We Don’t Have to Accept the World We Inherited

We Don’t Have to Accept the World We Inherited

Someone commented yesterday on a post I wrote back in January with the riveting title  “New Study Shows 20 mph Speed Limit Drastically Reduce Injury and Death“. Said commenter seemed to think that the idea of embracing slower speed limits, even if it has been shown to dramatically reduce death, was crazy.

The post cited a study published in the British Medical Journal revealing that the introduction of 20 mph zones was associated with a 41.9% reduction in road casualties, and that the greatest reduction in fatalities was in younger children.

Just because we’re used to driving 25mph or 30 or 40mph in cities or towns where people live, just because that’s what we see around us, just because our parents did it — doesn’t mean that we’re stuck with it forever.

We can learn and grow. When we find out new information that can help save people’s lives, we can progress, we can evolve, and we can adapt to incorporate those life-saving behaviors into our lives and routines.

This world belongs to all of us, and we need start living consciously as though we share it with 6 billion other people.

We can, and should change it.

If you’re interested, here is a rather gruesome video montage that someone sent me yesterday. It’s disturbing and illustrates some of the dangers of speeding and distracted driving. (Warning: real footage mixed in with PSAs and some bits with actors)


11 thoughts on “We Don’t Have to Accept the World We Inherited

  1. “Just because we’re used to driving 25mph or 30 or 40mph in cities or towns doesn’t mean that we’re stuck with it forever.”
    Great point, Laura! It strikes me that the speed at which people are driving often has DIRECTLY to do with how far away they live from what they do (and of course how much they overbook their schedule). For me, living green means living within my means, within my walking zone, and within sane choices of how to spend the time I have.

  2. PS, when I stand at a bus stop in the morning (which I sometimes to to avoid the dangerous walk along Bigelow), I’m really upset by how many drivers I see driving over the speed limit, going around a blind curve, texting or talking on a cell phone. I wish people would get it that public transit is a GREAT place to text and commute, and driving is a terrible place to text and commute. Did you catch the latest headline on death by texting? http://www.sfgate.com/cgi-bin/blogs/hottopics/detail?entry_id=70389

    1. I know! As a pedestrian and bicyclist, most of the drivers that pass me are speeding and over half seem to be texting or talking (or tweeting) while driving. It’s easy to speed through neighborhoods that you have no connection to.

      I would enjoy the bus more if it were more frequent and more affordable, but it’s definitely the preferable place to read and do errands. Being chauffeured around by a professional driver is much more lovely.

      Thanks for sending that link. Someone in the comments to the plastic surgeon’s death called it “tweeticide”. Ugh.

    1. Enforcement of current speed limits is essential. And for cities that are broke, enforcement is a very easy quality of life enhancing fundraiser. If people are charged for flagrantly speeding, we’ll have more money in the city coffers and safer streets for everyone.

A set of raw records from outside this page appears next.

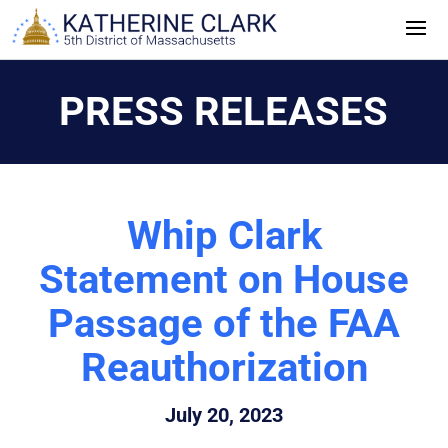
Skip
to
content
PRESS RELEASES
Whip Clark
Statement on House
Passage of the FAA
Reauthorization
July 20, 2023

  3. I’ve lived in (and around) the city for 21 years now and have never once gotten a speeding ticket and I’m sure that I’ve deserved one at times. As far as I can tell, the police don’t ticket here for running red lights, running stop signs, turning right on red when there’s a “No Turn on Red Sign”, blasting through crosswalks when there’s a “Yield to Peds sign”, etc. I’m not really sure how bad a driver you have to be do get a ticket around here.

    1. It sounds like if the city of Pittsburgh began focusing on enforcement of traffic laws then they could start putting the rest of the city back together with the amazing revenue that could be generated.

      What does it take to get police to enforce traffic?

      1. “What does it take to get police to enforce traffic?” you ask. The answer, unfortunately is usually “A pedestrian fatality.” Case in point, the crosswalk to Frick Park on South Braddock Ave.

        1. That’s what it took to make some changes to dangerous intersections in DC as well and is a pretty backward approach.

  4. Excellent points Laura. I don’t see what the big deal would be. Frankly, I wish we were more like Italy in that you would not be allowed to drive at all in the city center unless you had a permit proving you lived within the center. There were far fewer cars and the ones that were there had to drive slowly because there were tons of pedestrians and bikers. Further, I really wish people were forced to take their driving exams (written as well) every 5 years or so because so many people seemed to have forgotten the rules of the road. Everyone appears incompetent and their putting all of our lives in danger.

    1. That would be amazing if you couldn’t drive in the center city (however that is defined) unless you lived here. Pittsburgh is one of the most affordable major cities in the country, and there are so many vacancies that we could re-densify if it wasn’t so comfortable and easy for people to drive in from the suburbs to use the city resources.

      I absolutely agree that people need to retake drivers exams every five years. I took my driver’s exam when I was 16 and who really pays attention to anything when they’re sixteen? Not me!